Ein leichtes
Erstaunen glitt über die Gesichter der Abgeordneten und der leitenden
Verwaltungschefs, als zur Februar-Sitzung der Gemeindevertretung immer mehr
Stühle in den Saal getragen werden mussten, weil der Strom interessierter
Bürger nicht abreißen wollte. Irgendjemand hat sie sicher gezählt, aber es
waren wohl an die drei Dutzend Bürger, die ihre Ansichten und Fragen zu den
Tagesordnungspunkten der weiteren Bebauung loswerden wollten. Dazu ist die
Bürgerfragestunde ja da. Und auf Antrag der Ahrensfelder Unabhängigen wurde
ihnen mit großer Mehrheit auch konkret zu zwei Tagesordnungspunkten, dem
Bauvorhaben Lindenbergerstr./Ulmenallee und dem Achsenentwicklungskonzept,
zusätzlich Rede- und Fragerecht eingeräumt. Die vierzehn von
neunzehn Ja-Stimmen waren so nicht zu erwarten!
Das große
Interesse der Ahrensfelder ist auch der neuen Bürgerinitiative
"Lebenswerte Gemeinde Ahrensfelde" zu verdanken, die Mitbürger
mobilisiert hatte und die die Fragestunde gut vorbereitet nutzten. Schließlich wird auch in Ahrensfelde eine neue Wohnsiedlung viermal
gebaut. Erst in den Köpfen der Einwohner, dann auf den Computern der Planer und
Architekten, Gestalt geben die Bauleute den Plänen und schließlich sind es die
Bürger, die von ihr Besitz ergreifen und sie wohnlich gestalten. Also haben die
Bürger das erste und letzte Wort.
Schade nur, dass
das Interesse einiger Abgeordneten in der Bürgerfragestunde stark nachgelassen
hatte, denn es sollte sie doch interessieren, was die Mitbürger so bewegt. Und
noch etwas, die Bürgerfragestunde ist sinnvoller Weise auf eine halbe Stunde
begrenzt. Aber, die wenigste Zeit bleibt, um Fragen zu stellen. Die meiste Zeit
redet der Hauptverwaltungsbeamte, Herr Gehrke. Ich schreibe bewusst redet, denn
nur selten antwortet er oder sein Fachbereichsleiter konkret auf die Fragen.

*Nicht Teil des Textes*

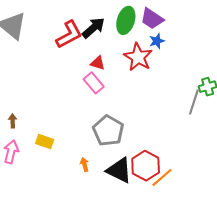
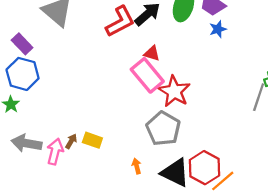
red star: (138, 57) -> (174, 91), moved
pink rectangle: (94, 83) -> (147, 75), size x1.4
brown arrow: (13, 121) -> (71, 141), moved, turned 32

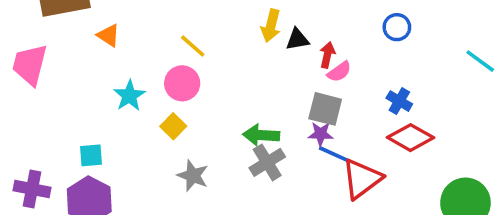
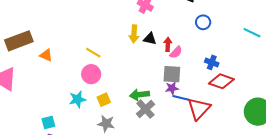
black triangle: (297, 39) -> (150, 39), turned 32
cyan star: (129, 96) -> (77, 99), moved, turned 30
yellow square: (173, 126) -> (104, 100), moved, turned 32

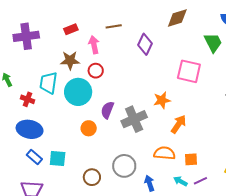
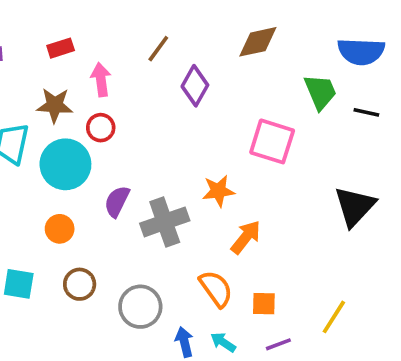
brown line: (114, 26) -> (158, 49), moved, turned -49
orange circle: (89, 128) -> (60, 229), moved
orange semicircle: (164, 153) -> (216, 289), turned 45
brown circle: (92, 177) -> (80, 284), moved
cyan arrow: (180, 181) -> (223, 342), moved

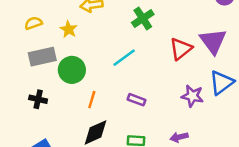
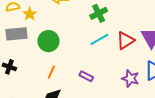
yellow star: (69, 29) -> (30, 14), moved
cyan line: (124, 58) -> (100, 39), moved
green circle: (72, 70) -> (48, 41), moved

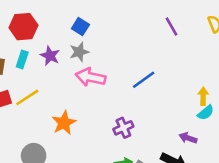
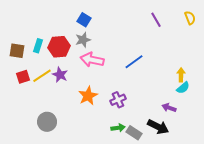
red hexagon: (23, 27) -> (59, 47), moved
purple star: (50, 56) -> (60, 75), moved
orange star: (64, 123) -> (88, 96), moved

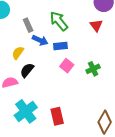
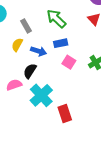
blue arrow: (40, 40) -> (39, 51), moved
yellow semicircle: (18, 53) -> (17, 45), moved
cyan cross: (26, 111) -> (41, 95), moved

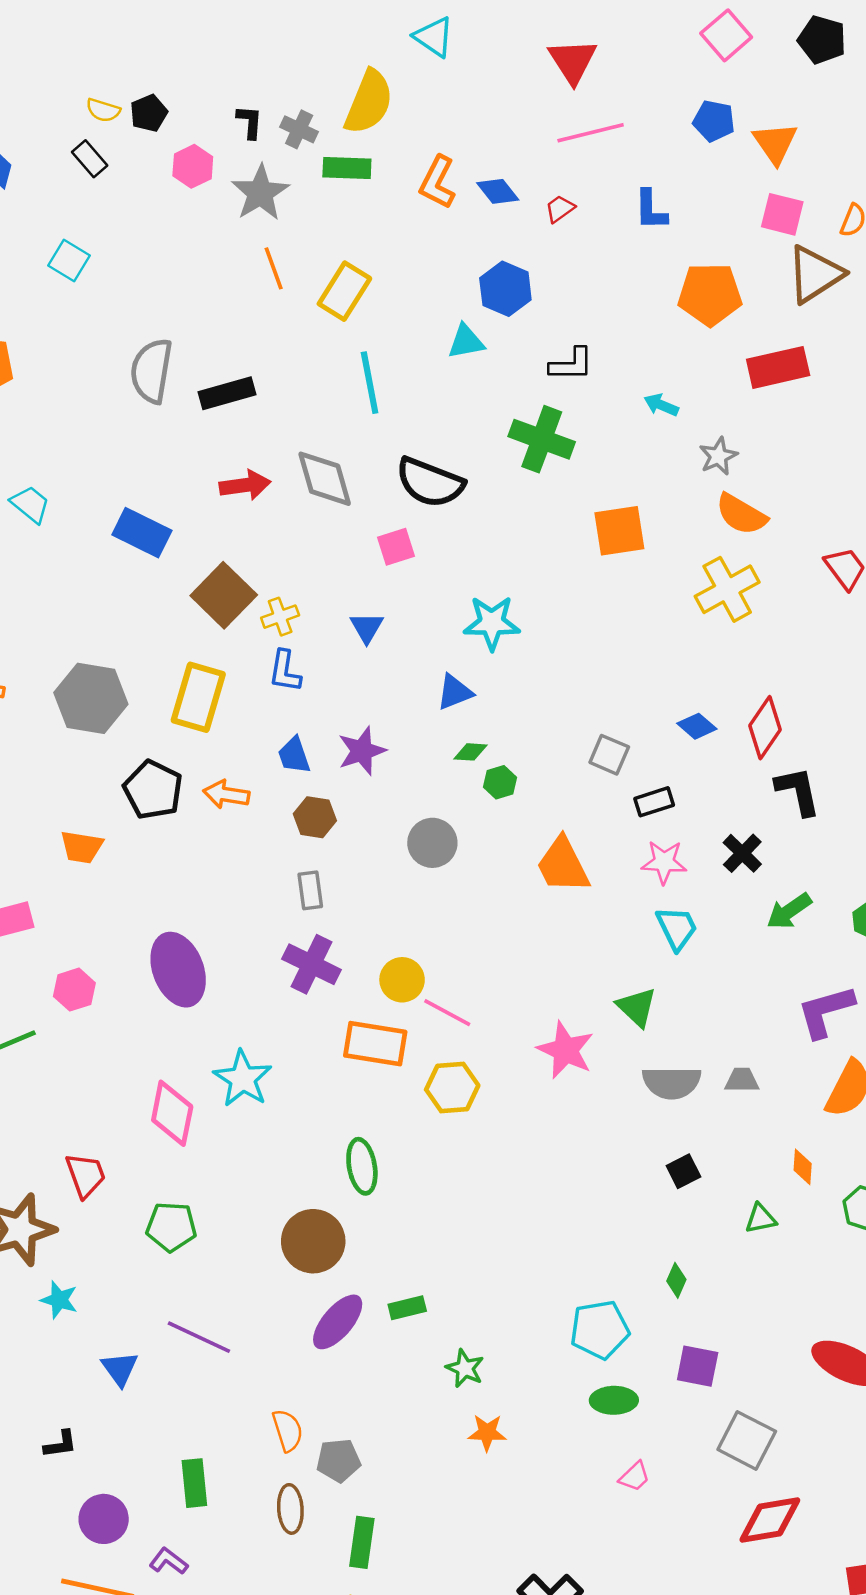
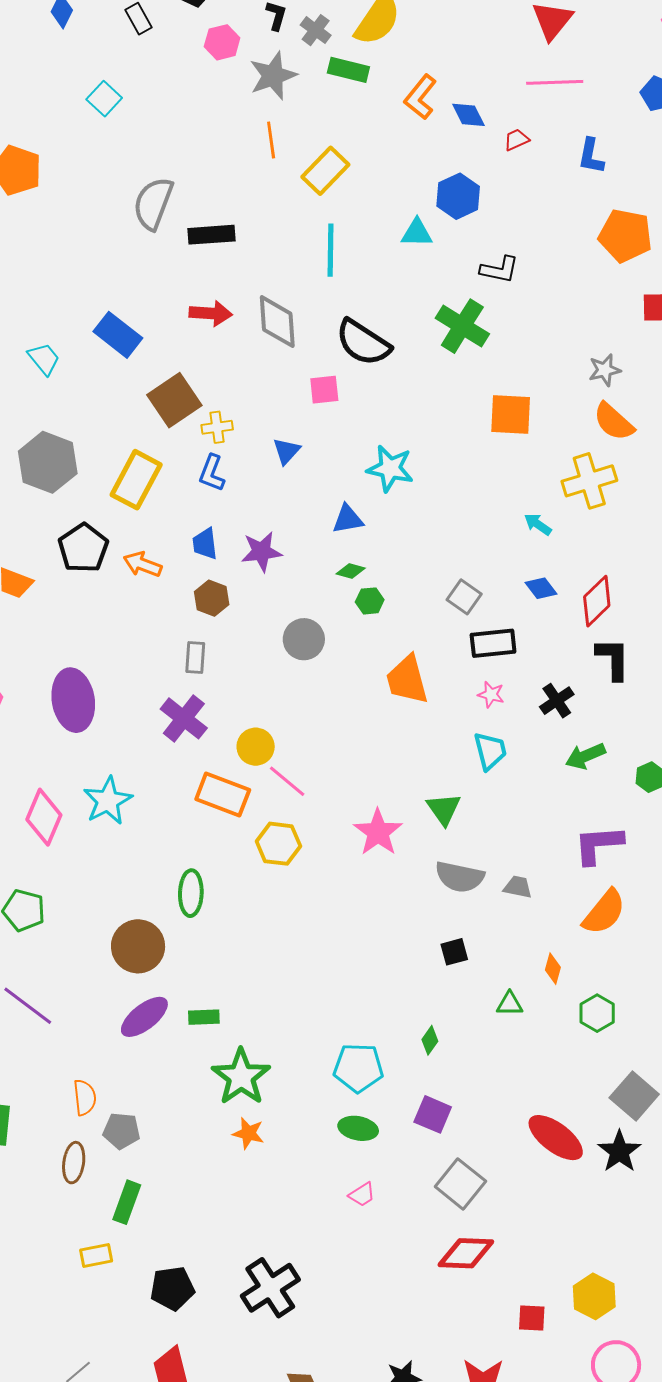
cyan arrow: (661, 405) -> (538, 524), moved
cyan trapezoid: (30, 504) -> (44, 359), moved
black rectangle: (654, 802) -> (493, 643), size x1.4
pink star: (664, 862) -> (491, 694), size x0.7
green star: (465, 1368) -> (241, 1077), size x1.8

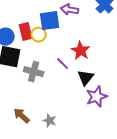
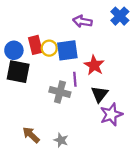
blue square: (50, 21) -> (67, 50), moved
purple line: (63, 64) -> (75, 79), turned 40
gray cross: (34, 72) -> (60, 92), moved

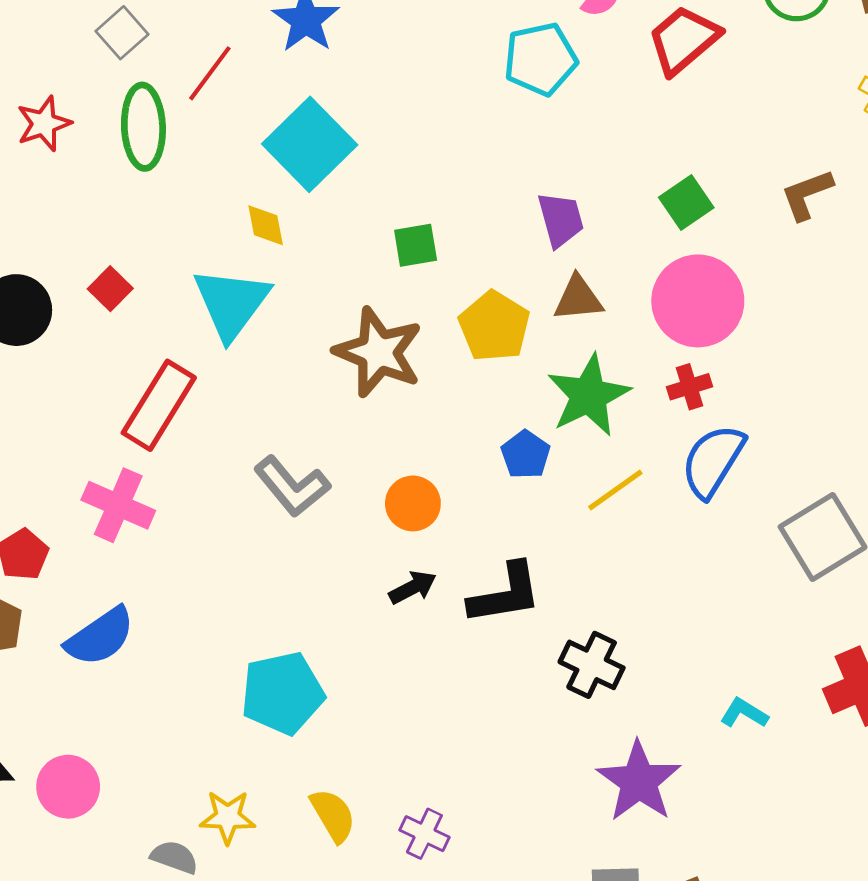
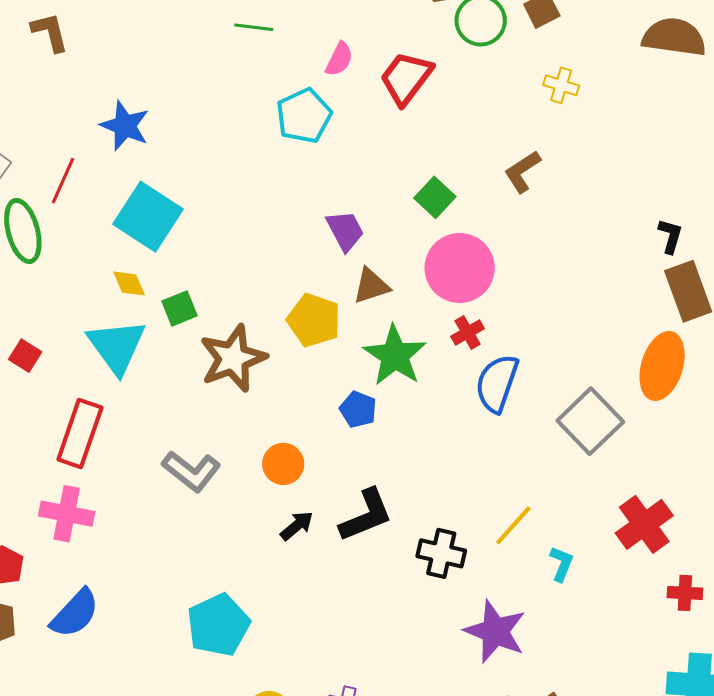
green square: (416, 245) -> (179, 308), moved
brown star: (378, 352) -> (233, 358), turned -30
yellow line: (615, 490) -> (513, 525), moved
cyan L-shape: (744, 713) -> (561, 564), turned 93

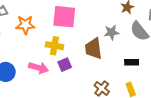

Vielmehr, so mein persönliches Empfinden, ist der Ton des Bürgermeisters oft genervt, ausschweifend, belehrend
und seine Ausführungen strotzen von Allgemeinplätzen und schon Gesagtem.
Nun ist die
Vorsitzende der Gemeindevertretung, Frau Hübner, recht großzügig gegenüber den
Fragestellern aus dem Publikum und noch großzügiger gegenüber dem
Bürgermeister. Die Abwägung fällt sicher schwer. Aber es ist nun einmal die
Bürgerfragestunde. Konkrete Antworten könnte der Bürgermeister auch in seiner
Information im Amtsblatt geben. Warum können Bürgerfragen und die Antworten
nicht überhaupt in dem Gemeinde-Informationsblatt veröffentlicht werden? Die
Einwohner wären gut informiert und würden es sicher begrüßen.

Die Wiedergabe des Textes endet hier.